Thursday, October 7, 1999 Published at 14:15 GMT 15:15 UK
Major: UK could soon join euro
John Major: "Politics of reason"
Former Conservative prime minister John Major is reported to have said UK membership of the European single currency is inevitable if the euro is a success.
Mr Major's comments could undermine Conservative leader William Hague, who is due to deliver an anti-Europe speech to his party's annual conference on Thursday.
Speaking to the BBC, shadow cabinet office minister Andrew Lansley said Mr Hague did not share the view that it was inevitable that Britain would sign up to the euro.
Following up Mr Major's remarks, his former deputy Michael Heseltine accused the Tory leader of trying to put the Conservatives on the road to withdrawal from the European Union.
Mr Major, in his speech, predicted that Britain would not sign up to the euro within the next two years.
"But one day, if the euro is the success that it very well might be, then I think there will be an inevitability about our joining," the newspaper quotes him as saying.
He warned that Britain might lose out on investment projects if it remains outside the euro.
Mr Major said that if "the politics of reason" pointed to British entry, it would join - but not "with a glad heart", because it would involve a loss of economic decision-making power.
The Conservative Party has ruled out joining the single currency during this Parliament and the next.
On Thursday, Mr Lansley said it was not the party's view that signing up to the euro was an inevitability.
"Britain is the fourth largest economy, we are capable of making a success of our own currency if we wish to."

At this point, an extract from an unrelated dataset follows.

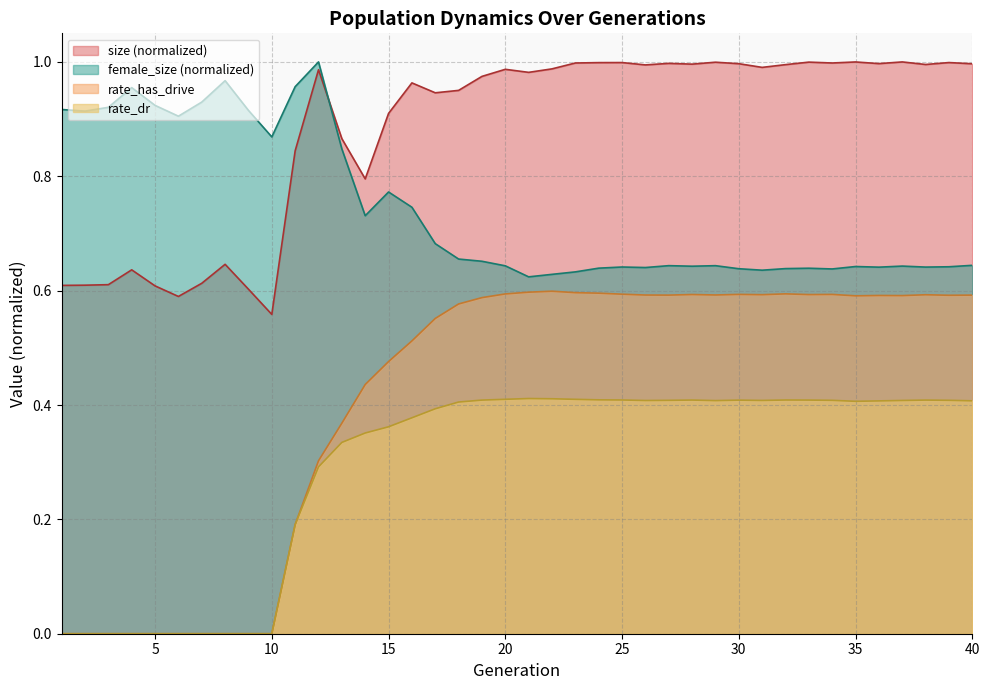

What is the value of the female_size point at the 20th from the left?

0.6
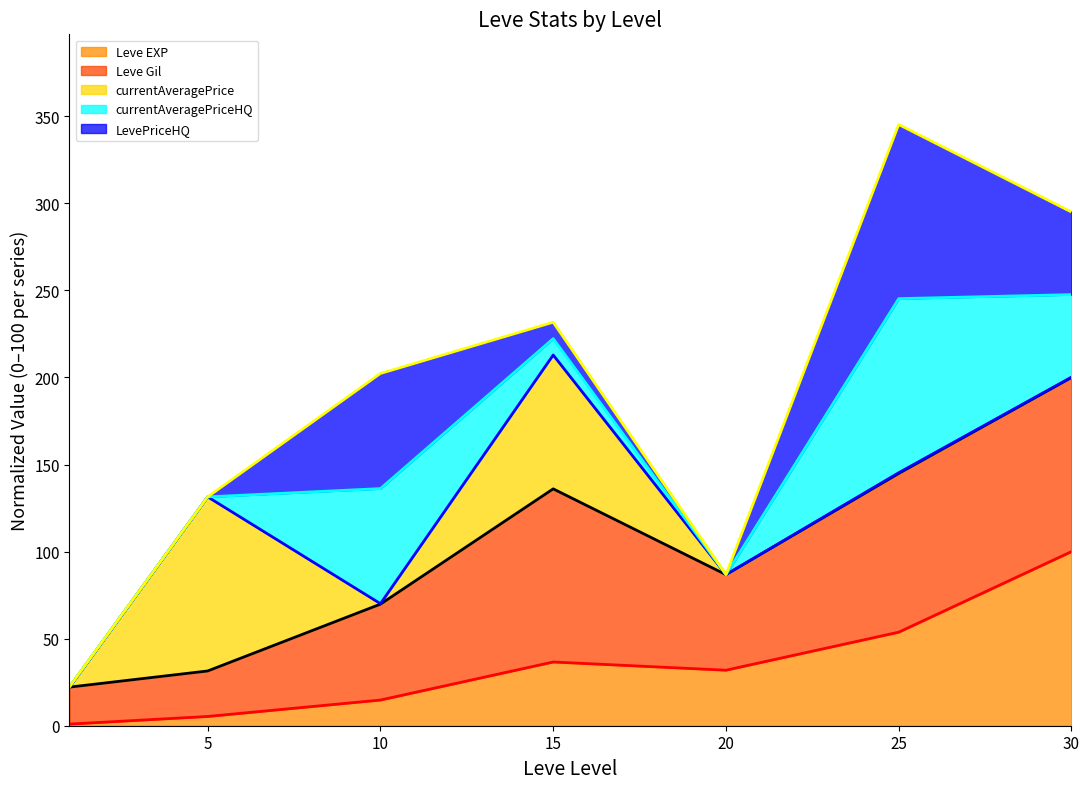

What is the highest value of the Leve EXP series?

100.0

Mr Major may also be wrong in his speculation about economic convergence, Mr Lansley continued.
He said: "I suspect that if he thinks the economic case will become evident for the euro in due course he may well be wrong because we don't see the necessary convergence inside the euro.
"We don't see the convergence between the euro countries and the UK.
"We don't see the benefits where the euro currency has been devaluing and not retaining its value as currencies are intended to do if they are to serve their economies well."
The Conservatives stepped up their verbal onslaught against the European Union at their conference on Wednesday.
He said the UK's economy was aligned with that of North America, not Europe.
Former chancellor Ken Clarke hit back, attacking the party's official line that the single currency would lead to a European federal "superstate" with a European army.
His remarks signalled the collapse of a precarious truce between the leadership and the party's increasingly marginalised pro-Europeans.
Speaking ahead of Mr Hague's speech, Michael Heseltine continued the debate on Britain's relations with Europe warning that his party was going down a dangerous path.
"The Eurosceptics have got a hidden agenda which is beginning to emerge which is called 'Britain out'," he told the BBC.
He added: "Anyone who knows what is Britain's self-interest realises we should remain enthusiastic members. There is no sign of a recognition of enthusiastic membership in the language we are hearing now."